Everything past that is proof-based and now you're kind of in "your homework is an open research problem in combining NLP with theorem proving" territory. Maybe with the exception of particularly bad Linear Algebra courses and a bit of the early stuff in Algebra.

From a "pragmatic skills" perspective, this approach is still highly suspect. E.g. no one's going to invent their way to Risch by implementing integration tricks.

Point is, every field teaches useful life skills / knowledge, and programming gets in the way as often or more often than it helps.


I work training and cheating professionals. I used to be a project in chief (the guy that hired, fired and evaluated new personal).

I encourage to my students to do the, so called, cheat, because its what the people in the real world do, people don't need to memorize a lot of topics and people use calculator, computer and excel. Sheesh with the old and rust model of learning.


I am deeply grateful that something like WolframAlpha existed when I was taking calculus classes. It helped me soo much. I could make up integrals, solve them and see if I was right, just like that. It even has a function to show step by step solutions of integrals and series. All extremely useful tools to deepen understanding, not to cheat.


Students cheat because our society values diplomas more than knowledge.

It's a true problem, but the consequences are not visible yet.


SymPy is in the same ballpark as Wolfram for calculus, and not rate-limited: http://www.sympy.org/en/index.html

It doesn't include the databases of structured information or the NLP-like interface though.


The "problem" is that the students have moved to https://www.computerbasedmath.org/ but the curriculum hasn't (yet). Just fix the curriculum.


Its not just high school students. I had some classmates in grad school using it to breeze through feedback theory homework. The tool is as powerful as students are lazy.


Today I learned you can cheat on homework. So apparently giving up and having the wrong answers (or no answers at all) is what professors would prefer. Cool :)


> So apparently giving up and having the wrong answers (or no answers at all) is what professors would prefer. Cool :)

It's much easier to correct known unknowns than unknown unknowns.

The best advice I was ever given as a student was "Pretend like you'll get an automatic A on your report card and treat your grades as a feedback mechanism for figuring out what you do and do not understand. Just focus on learning." As a simple corollary, cheating is kinda silly.

◆ **YOUR TASK**:
In the discussion of math homework tools, what does SymPy not include?

◆ **GIVEN DATA**:
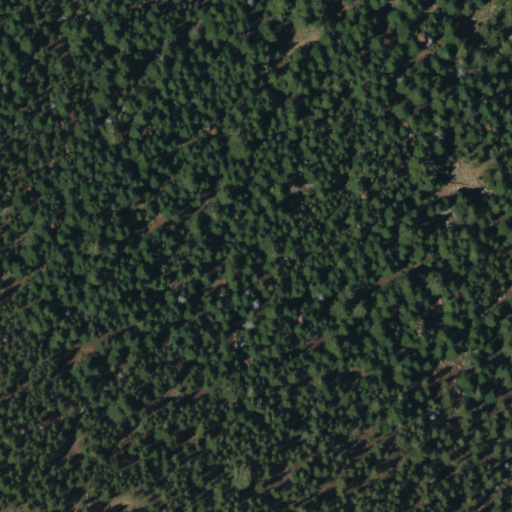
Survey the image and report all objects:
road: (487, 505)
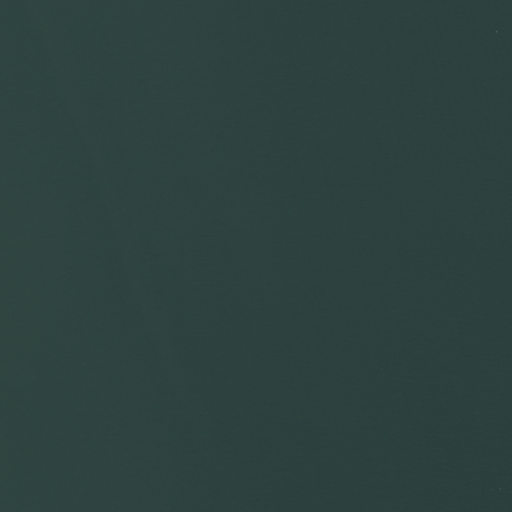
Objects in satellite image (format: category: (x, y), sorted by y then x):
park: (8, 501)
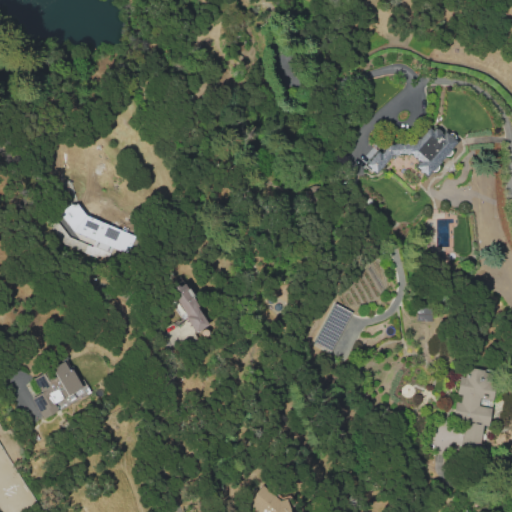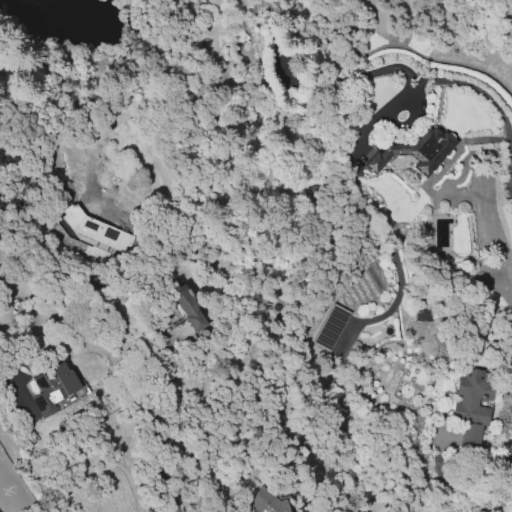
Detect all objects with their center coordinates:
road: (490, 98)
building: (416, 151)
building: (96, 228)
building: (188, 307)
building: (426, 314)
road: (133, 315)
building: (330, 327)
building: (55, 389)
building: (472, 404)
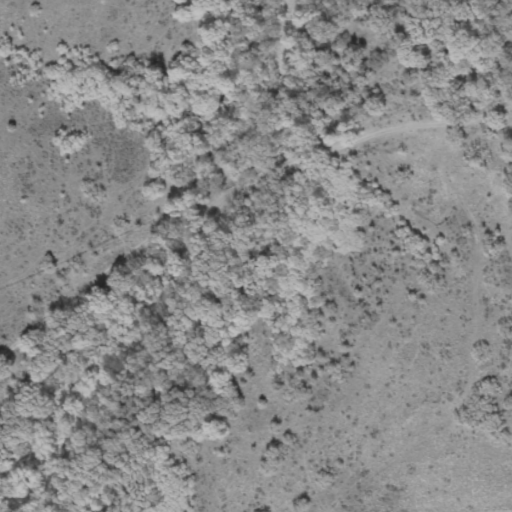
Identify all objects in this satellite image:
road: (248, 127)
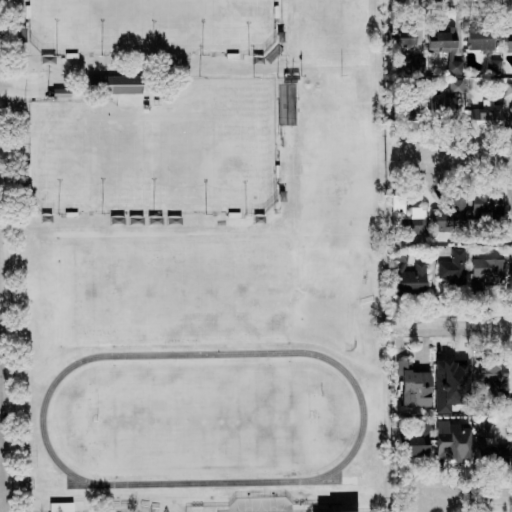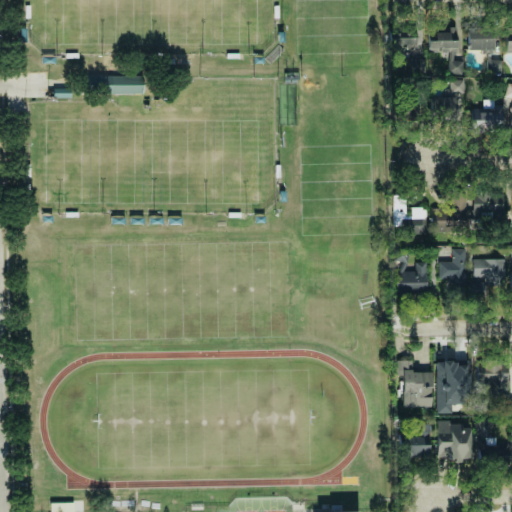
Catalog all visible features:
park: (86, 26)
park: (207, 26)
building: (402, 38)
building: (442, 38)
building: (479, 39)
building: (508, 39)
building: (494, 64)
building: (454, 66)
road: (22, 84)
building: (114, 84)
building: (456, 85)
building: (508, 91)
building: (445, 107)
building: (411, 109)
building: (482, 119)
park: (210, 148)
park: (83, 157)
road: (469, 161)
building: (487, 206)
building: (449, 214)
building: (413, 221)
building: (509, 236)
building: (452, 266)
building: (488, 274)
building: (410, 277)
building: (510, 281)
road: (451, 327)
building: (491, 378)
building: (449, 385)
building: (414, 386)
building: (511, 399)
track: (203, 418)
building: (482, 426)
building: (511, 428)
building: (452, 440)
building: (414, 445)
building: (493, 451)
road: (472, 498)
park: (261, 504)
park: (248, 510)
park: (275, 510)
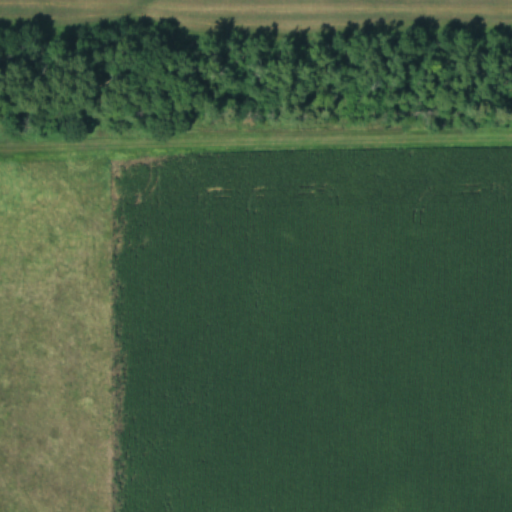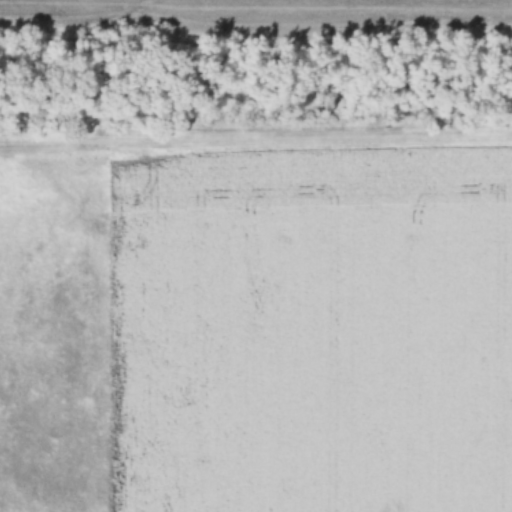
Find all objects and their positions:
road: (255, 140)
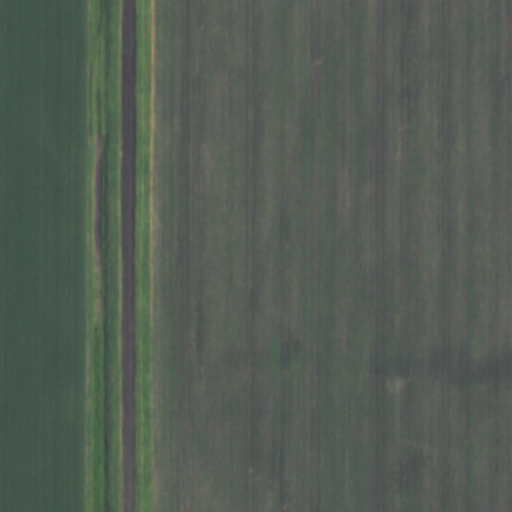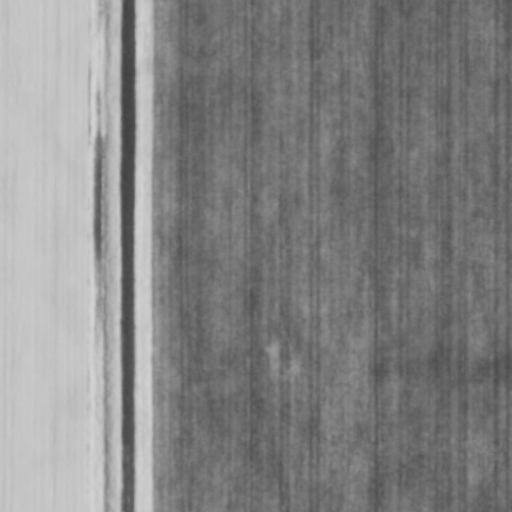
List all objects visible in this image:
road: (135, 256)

◆ **RESPONSE AREA**:
The databases of structured information and the NLP-like interface.